E. Plaintiff's Motion to Supplement the Complaint
Plaintiff now seeks to supplement his complaint to join Dr. William Chung as a defendant in this action. (Doc. No. 305.) Plaintiff's sole claim in the supplemental complaint appears to be that Chung failed to adequately respond to a subpoena he issued to Chung in which he requested all medical records Chung possessed pertaining to his evaluation. (Doc. No. 305-1.) There is no private cause of action for a violation of the Federal Rules of Civil Procedure. See, e.g., Shahin v. Darling, 606 F. Supp. 2d 525, 539 (D. Del. 2009), aff'd 350 Fed. App'x 605 (3d Cir. 2009). Therefore, Plaintiff's supplemental complaint is fundamentally defective and this Court will deny his motion.

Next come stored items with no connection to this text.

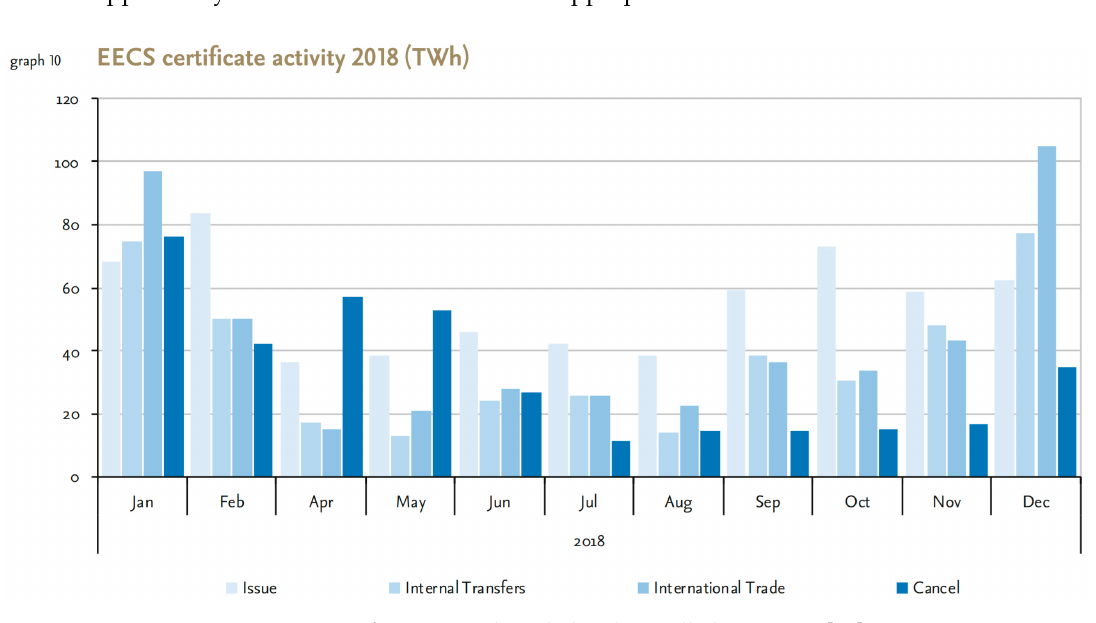
Figure 3. Certificates issued, traded and cancelled in Europe [17].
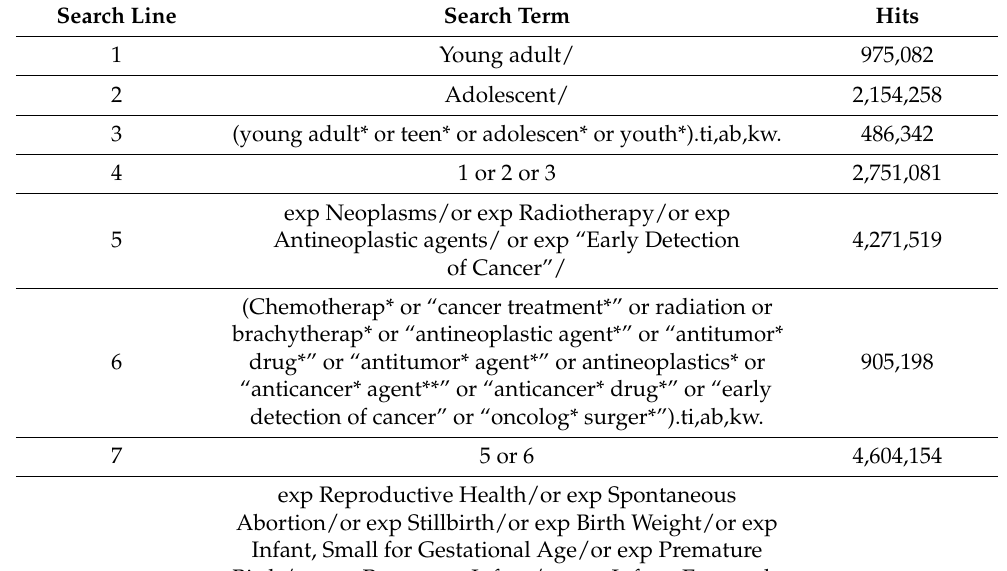
Table 2. Ovid MEDLINE(R) and Epub Ahead of Print, In-Process, In-Data-Review & Other Non- Indexed Citations, Daily and Versions(R) Search <1946 to 26 January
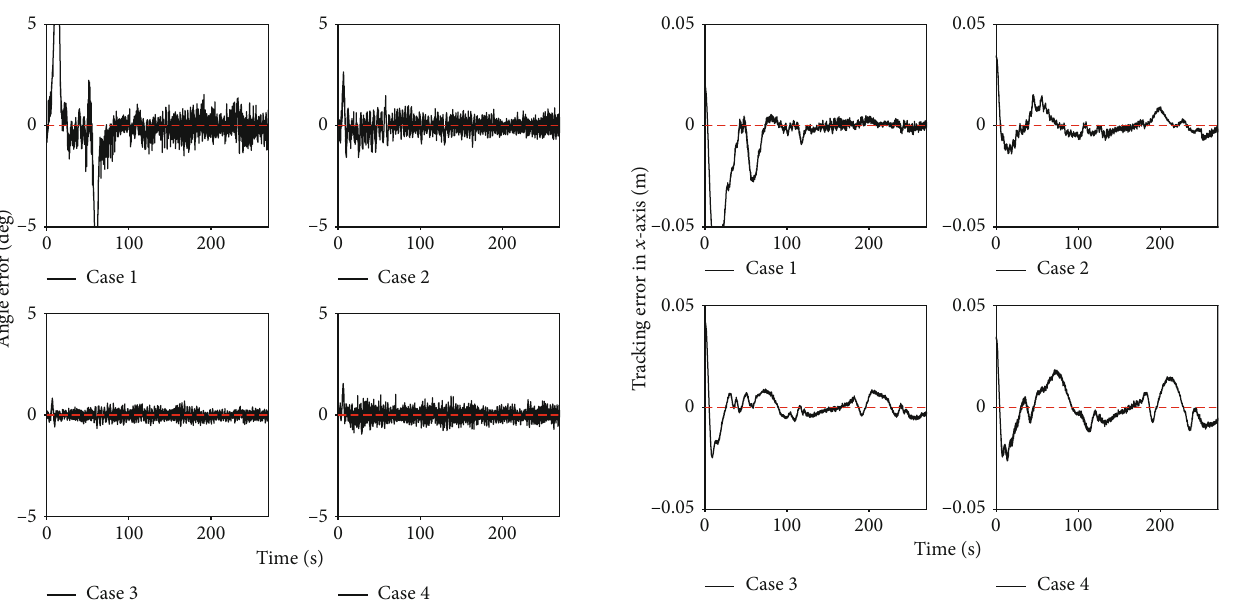
Figure 3: Experimental result: angle errors.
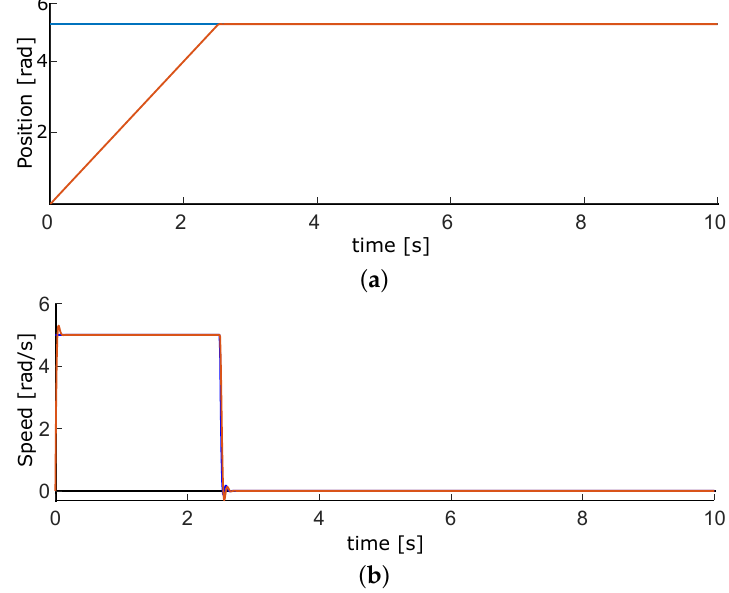
Figure 17. Simulated results for position and velocity control of DC motors where the blue lines are the setpoint and red ones the control signals. ( a ) Position plot. ( b ) Velocity plot.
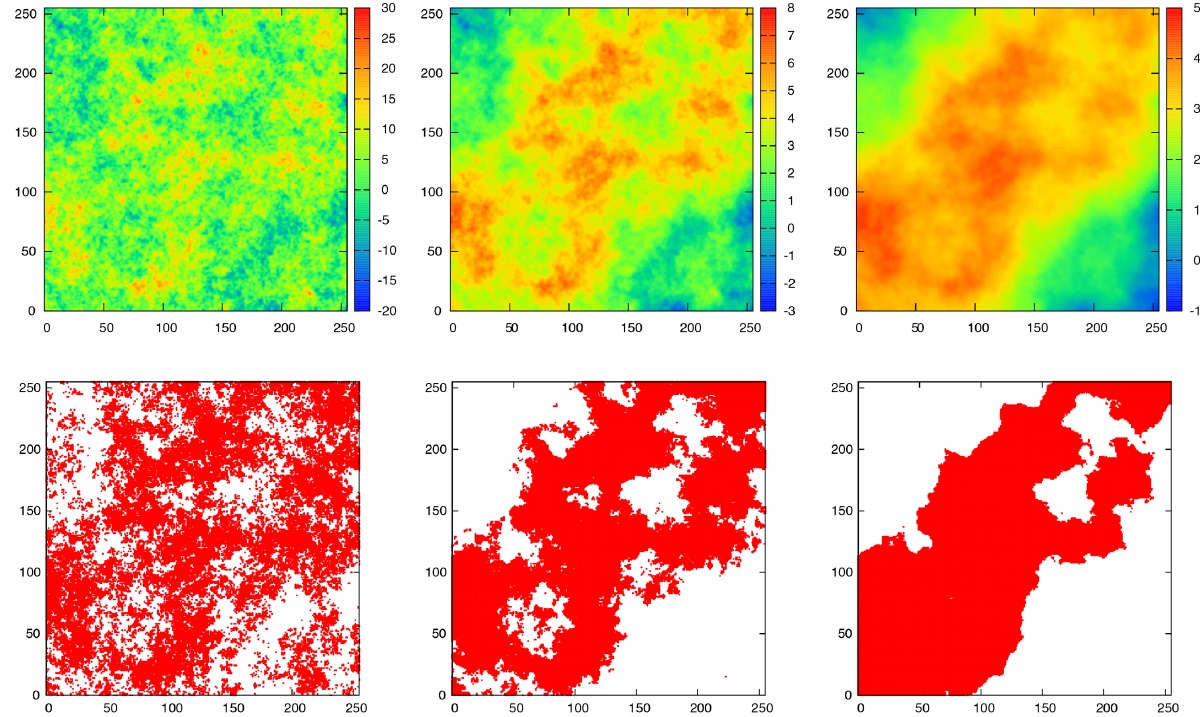
Figure 1. Instances of fragmented landscapes with varying degree of spatial autocorrelation. In the left panels the Hurst exponent is set at H ~ 0 : 01 , while for the middle and right panels its value is set at H ~ 0 : 5 and H ~ 0 : 9 respectively. In the upper panels the sites in a 256 | 256 grid are are color-coded according to an elevation scale X , with scale identifier shown along the right side bar. To each site in the grid corresponds a height, as provided by the fractional Brownian motion (fBm) algorithm. The lower panels are obtained from their corresponding configurations in the upper panels by fixing the fraction of suitable habitats at p ~ 0 : 5 .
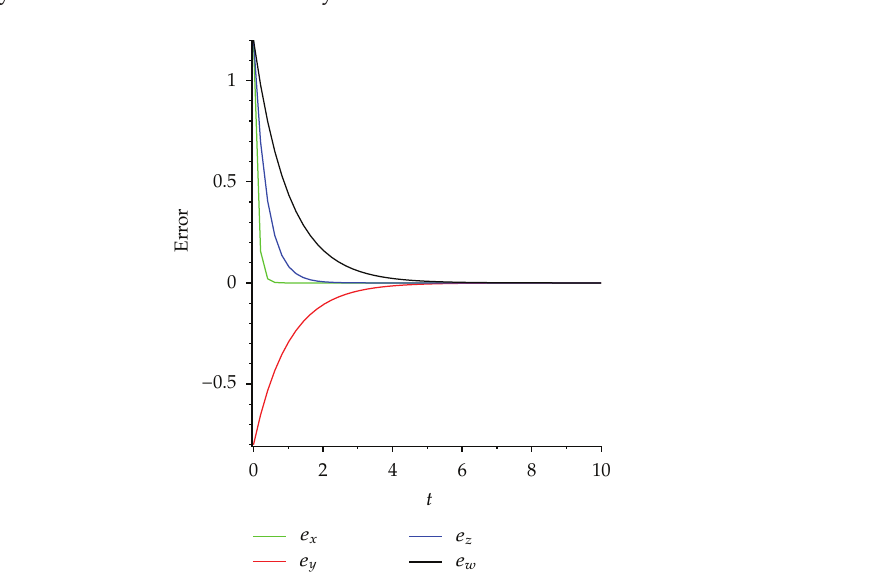
Figure 3: It shows that the behaviour of the trajectories e x , e y , e z , and e w of the hyperchaotic Lorenz system error system tends to zero as t tends to 5 when the scaling factor α (cid:8) − 2.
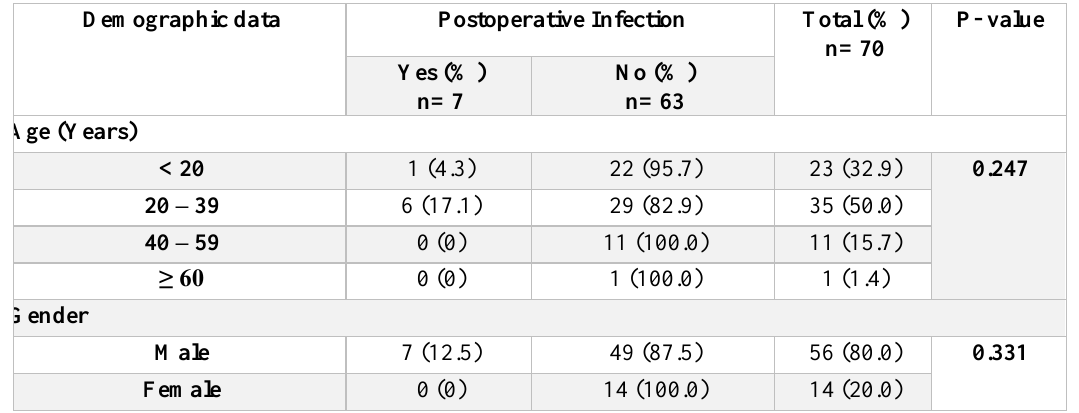
Table (3): Association between incidence of postoperative infection and certain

This Court notes further that, to the extent that this motion should be construed as a motion to hold Dr. Chung in contempt of court for failure to comply with the subpoena, such a motion is meritless. Plaintiff's subpoena requested that Chung produce "all medical records" pertaining to his evaluation of Plaintiff. (See Doc. No. 275.) A copy of Chung's records have been entered into evidence by Defendant Specter, and they contain several forms, including the form on which Chung wrote his evaluation, and two x-rays. (Doc. No. 295-1; see also Doc. No. 305-1 at 5 (describing the material Chung provided Plaintiff).) Considering the evidence that was produced, it appears that Chung was in fact in compliance with the subpoena, although the records that Chung in fact kept may not have matched what Plaintiff believed he would obtain, and thus there is no reason to hold Chung in contempt. See Southern Polymer, Inc. v. Astro Plastics, Inc., 3 08-332, 2010 WL 503073 (M.D. Pa. Feb. 8, 2010).
IV. Conclusion
For the reasons set forth above, this Court finds that Defendants are entitled to summary judgment on all of Plaintiff's claims arising under federal law. As explained above, because this Court will dismiss all of Plaintiff's federal claims, it will decline to exercise jurisdiction over Plaintiff's remaining state law claims. Plaintiff's motion to supplement the complaint will also be denied. An appropriate order will follow.